Benny Westcott
At the Sept. 19 Sweet Home Fire and Ambulance District board meeting at Station 21, Fire Chief Nick Tyler shared that this summer SHFD personnel responded to the Moon Mountain, Hat Rock, Smith River, Tyee Ridge, and Lookout fires. SHFD has billed two of those fires so far for $20,273.
In all, SHFD personnel spent a total of 1,200 hours on those fires.
“For 1,200 hours, we had Sweet Home Fire represented in some other community helping some other homeowners,” Tyler said. “So I’m pretty proud of that.”
He noted that “We had help from the Oregon State Fire Marshal’s office during the Wiley Fire. They brought in two different task forces for us when we needed help. So I kind of feel an obligation that when others need help we answer that call as well.”
Also at the meeting:
Firefighter/paramedic Christian Whitfield shared that SHFD started the community wildfire risk reduction project manager position on July 1.
“Our goals with that were to prepare our community and district for wildfires,” Whitfield said. “The two big fires that surrounded us – we don’t want that to happen to us.”
Whitfield met with Cascade Timber Consulting, the Oregon Department of Forestry, and the U.S. Forest Service to develop a plan to conduct defensible space assessments. Whitfield has already been going out to people’s homes to tell them what they can do to make their property more fire ready.
He said SHFD has a little bit of money for some tools and a dump trailer to help out with fire mitigation. “For people that truly can’t do it themselves, we’re going to offer a little bit of help there,” Whitfield said.
He added that the district has an interagency agreement with ODF to use their chipper, which saves the district money.
Whitfield said a goal is to start a community led program called Firewise USA.
“Our goal is to set up as many of those as we can and then be able to walk away and let them run it, because it runs itself with the guidance of ODF and the USFS,” Whitfield said.
He said that in the last two months the homeless population has started at least six working fires throughout the area.
He said SHFD was able to work with one landowner on 24th Avenue to put in some fuel breaks that stopped two fires.
“We’re going to work with them and others to continue the fuels mitigation on their property and potentially do some prescribed fires next spring,” he said.
Tyler said “I’m super excited to see what we can do for the community over the next year,” adding “I don’t think it’s futile. We saw in 2020 a fire get close. We saw this year [the] Wiley Fire was right up against our community.

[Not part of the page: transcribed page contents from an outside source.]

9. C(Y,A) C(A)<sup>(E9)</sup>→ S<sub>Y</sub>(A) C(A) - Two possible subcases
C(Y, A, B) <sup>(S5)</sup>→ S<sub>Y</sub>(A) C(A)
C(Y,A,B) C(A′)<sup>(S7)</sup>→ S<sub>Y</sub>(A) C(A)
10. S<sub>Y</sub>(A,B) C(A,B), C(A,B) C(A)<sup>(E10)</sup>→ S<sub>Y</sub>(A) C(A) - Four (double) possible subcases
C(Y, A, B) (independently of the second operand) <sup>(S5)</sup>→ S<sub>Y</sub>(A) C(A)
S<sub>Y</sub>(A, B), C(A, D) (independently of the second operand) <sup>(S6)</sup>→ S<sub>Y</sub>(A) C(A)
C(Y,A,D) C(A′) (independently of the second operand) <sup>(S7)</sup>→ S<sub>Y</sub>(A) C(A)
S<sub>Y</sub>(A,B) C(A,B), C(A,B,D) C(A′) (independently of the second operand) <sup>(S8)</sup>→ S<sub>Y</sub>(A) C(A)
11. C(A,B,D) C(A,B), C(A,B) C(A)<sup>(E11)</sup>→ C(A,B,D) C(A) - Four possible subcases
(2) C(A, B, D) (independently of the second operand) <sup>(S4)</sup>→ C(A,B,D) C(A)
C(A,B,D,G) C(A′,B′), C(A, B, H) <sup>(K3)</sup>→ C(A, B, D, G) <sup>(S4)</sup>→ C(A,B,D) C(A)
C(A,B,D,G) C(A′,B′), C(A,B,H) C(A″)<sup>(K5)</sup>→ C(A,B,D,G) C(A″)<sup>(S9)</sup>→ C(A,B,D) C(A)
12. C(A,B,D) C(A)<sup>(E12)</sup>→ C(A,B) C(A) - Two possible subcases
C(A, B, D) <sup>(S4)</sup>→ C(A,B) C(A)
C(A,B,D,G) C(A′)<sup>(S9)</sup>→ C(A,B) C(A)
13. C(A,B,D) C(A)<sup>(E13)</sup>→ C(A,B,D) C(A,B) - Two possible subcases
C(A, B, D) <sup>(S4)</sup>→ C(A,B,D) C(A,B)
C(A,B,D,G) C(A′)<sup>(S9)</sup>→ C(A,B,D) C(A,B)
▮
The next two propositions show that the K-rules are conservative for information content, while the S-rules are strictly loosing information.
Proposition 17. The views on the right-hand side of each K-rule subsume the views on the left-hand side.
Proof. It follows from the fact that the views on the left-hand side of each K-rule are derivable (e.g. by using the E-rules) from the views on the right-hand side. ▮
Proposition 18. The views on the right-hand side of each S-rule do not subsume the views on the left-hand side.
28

And it was one wind event away from blowing into our eastern community, or north or south wind into the Cascadia area.”
-The board voted unanimously to allow the district to spend $17,688 on a fire records management software called ESO. With recurring fees the software would cost about $15,000 annually.

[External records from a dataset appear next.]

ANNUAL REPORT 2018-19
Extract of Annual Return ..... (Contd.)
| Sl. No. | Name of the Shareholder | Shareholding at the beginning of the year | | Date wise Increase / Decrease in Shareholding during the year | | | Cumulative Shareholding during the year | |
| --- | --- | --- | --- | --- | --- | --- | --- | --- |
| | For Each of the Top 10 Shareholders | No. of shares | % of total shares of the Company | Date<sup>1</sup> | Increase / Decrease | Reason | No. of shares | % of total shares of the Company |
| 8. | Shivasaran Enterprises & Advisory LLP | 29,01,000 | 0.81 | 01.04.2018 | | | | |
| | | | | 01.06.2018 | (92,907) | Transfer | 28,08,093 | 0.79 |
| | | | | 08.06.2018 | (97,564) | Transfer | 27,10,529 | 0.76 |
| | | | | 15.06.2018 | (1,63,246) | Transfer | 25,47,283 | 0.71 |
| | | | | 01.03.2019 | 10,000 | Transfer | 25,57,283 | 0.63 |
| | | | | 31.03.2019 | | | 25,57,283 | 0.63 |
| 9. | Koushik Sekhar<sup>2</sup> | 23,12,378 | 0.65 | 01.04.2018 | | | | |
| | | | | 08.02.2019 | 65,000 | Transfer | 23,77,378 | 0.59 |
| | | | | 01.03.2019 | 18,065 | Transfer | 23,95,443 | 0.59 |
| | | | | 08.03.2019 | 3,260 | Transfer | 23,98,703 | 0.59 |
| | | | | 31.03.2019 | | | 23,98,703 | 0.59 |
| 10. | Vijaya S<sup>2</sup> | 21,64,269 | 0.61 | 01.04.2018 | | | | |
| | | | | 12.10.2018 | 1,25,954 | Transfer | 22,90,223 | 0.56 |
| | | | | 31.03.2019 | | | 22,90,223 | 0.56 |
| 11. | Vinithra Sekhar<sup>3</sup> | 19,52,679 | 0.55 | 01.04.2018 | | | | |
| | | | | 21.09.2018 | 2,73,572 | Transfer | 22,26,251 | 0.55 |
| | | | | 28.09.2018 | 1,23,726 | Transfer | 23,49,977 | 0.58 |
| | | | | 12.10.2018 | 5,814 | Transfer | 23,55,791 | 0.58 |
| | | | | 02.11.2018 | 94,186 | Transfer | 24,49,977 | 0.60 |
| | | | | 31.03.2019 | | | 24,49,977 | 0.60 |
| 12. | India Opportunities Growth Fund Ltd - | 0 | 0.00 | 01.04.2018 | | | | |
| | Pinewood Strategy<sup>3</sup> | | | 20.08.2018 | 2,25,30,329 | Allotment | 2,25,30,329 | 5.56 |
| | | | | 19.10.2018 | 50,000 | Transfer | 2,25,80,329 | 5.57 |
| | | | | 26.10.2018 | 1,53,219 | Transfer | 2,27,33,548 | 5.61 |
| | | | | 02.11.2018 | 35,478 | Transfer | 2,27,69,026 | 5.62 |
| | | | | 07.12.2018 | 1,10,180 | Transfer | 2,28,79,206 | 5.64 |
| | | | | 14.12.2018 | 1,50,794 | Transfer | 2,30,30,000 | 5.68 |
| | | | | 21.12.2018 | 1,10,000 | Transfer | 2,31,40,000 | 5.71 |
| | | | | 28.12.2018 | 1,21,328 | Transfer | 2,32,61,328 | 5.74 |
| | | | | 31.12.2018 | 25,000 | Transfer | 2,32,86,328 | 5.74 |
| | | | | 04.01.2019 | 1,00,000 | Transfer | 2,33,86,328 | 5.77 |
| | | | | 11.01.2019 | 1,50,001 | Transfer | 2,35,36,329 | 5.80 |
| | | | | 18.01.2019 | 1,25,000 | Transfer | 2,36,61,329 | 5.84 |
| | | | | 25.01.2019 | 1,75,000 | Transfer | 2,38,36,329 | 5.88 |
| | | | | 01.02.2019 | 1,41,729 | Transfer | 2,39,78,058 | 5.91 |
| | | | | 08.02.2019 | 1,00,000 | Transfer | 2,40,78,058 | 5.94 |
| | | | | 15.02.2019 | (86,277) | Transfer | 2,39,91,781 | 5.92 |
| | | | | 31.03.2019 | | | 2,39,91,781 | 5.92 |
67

The district currently uses software for EMS charting and fire documentation that’s free from the state.
Tyler said that the problem with that software is that it’s not very end user friendly and doesn’t allow for the easy extraction of data.
“Me being able to go in and extract information is the huge thing that I’m looking at,” Tyler said. “Operational levies and increasing personnel is a very normal conversation for a chief and crews to have. Everybody’s busy, everybody needs more people. But in my opinion, to go out for an operational levy right now without any data would be irresponsible. How do I prove that we need more people? If the voters give us more people, how do I prove that it was effective?
“We just don’t have the data to do that,” he continued. “So being able to look at that data in a more productive way is something that I think is important for our future.”
-Jonathan Lemar was sworn in as a new paramedic/firefighter for SHFD.
“I’ve known Jonathan for a long time and got to see him in Lebanon,” Tyler said. “He’s done a lot of good stuff in our organization, in Brownsville and in Lebanon and has been around the community. I’m super excited to have him full time, career, in house.”
Lemar, 34, was born in Springfield and raised in Sweet Home. He graduated from Sweet Home High School in 2008. After high school he attended Linn-Benton Community College and took general education classes until 2015. In 2015, he transferred to Chemeketa Community College, graduating in 2019 with an Associate of Science with an emphasis in paramedicine.
In 2015, Lemar became a volunteer firefighter with SHFD. The next year he was hired as a part-time EMT/firefighter with SHFD. In December of 2019, Lemar became a resident volunteer with the Brownsville Rural Fire District, and did that until September of 2022. He also worked at the Lebanon Fire Department starting in January of 2022 as a single role paramedic until August of 2022. Then he was moved from that position to paramedic/firefighter and worked that until August of 2023, when he was hired as a paramedic/firefighter with SHFD.